Mushroom & Spinach Truffle Pasta

4 from 1 vote
Creamy Beef with Rotini Pasta (or similar) is the base for this flavorful dish.
Prep Time 20 minutes
Cook Time 15 minutes
Servings: 3
Course: Main Course

Ingredients
  

  • 1 Creamy Beef with Rotini Pasta meal (or similar) Prepare meal according to instructions.
  • 2 T. Butter, divided
  • 1 cup Fresh Cremini mushrooms, sliced
  • 2 slices Bacon, chopped
  • 1 cup Baby spinach, coarsely chopped
  • ½ tsp Truffle oil (optional)
  • ¼ cup Shredded Parmesan cheese You can rehydrate freeze-dried Parmesan cheese
  • Salt and black pepper to taste

Method
 

  1. Prepare pouch meal according to package instructions.

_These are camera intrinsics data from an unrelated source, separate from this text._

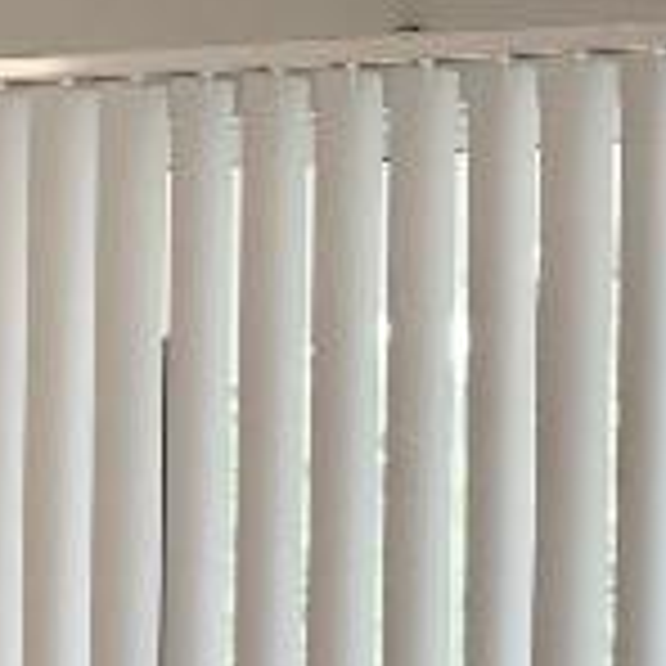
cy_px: 684
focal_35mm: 159
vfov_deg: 10.9
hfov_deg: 9.8
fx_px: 3461
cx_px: -878
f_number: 1.8
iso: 160
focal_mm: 4.25
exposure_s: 1/60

Use two cups water or beef broth, if desired.
  2. Saute the sliced mushrooms in one tablespoon butter. Cook until they are tender, about 5-7 minutes.
  3. Add the Parmesan cheese to the hot rotini mixture and stir until it is melted and combined. You may need to add additional water or broth to maintain a consistency desired of a pasta dish.
  4. Add the sauteed mushrooms, cooked and chopped up bacon, coarsely chopped baby spinach, and the remaining tablespoon of butter.
  5. Transfer the mixture to a small, greased baking dish. Top with a little Parmesan or mozzarella cheese. Bake at 375℉ for 10 to 15 minutes or until the cheese topping is melted.
  6. Drizzle the finished, baked dish with truffle oil, if desired.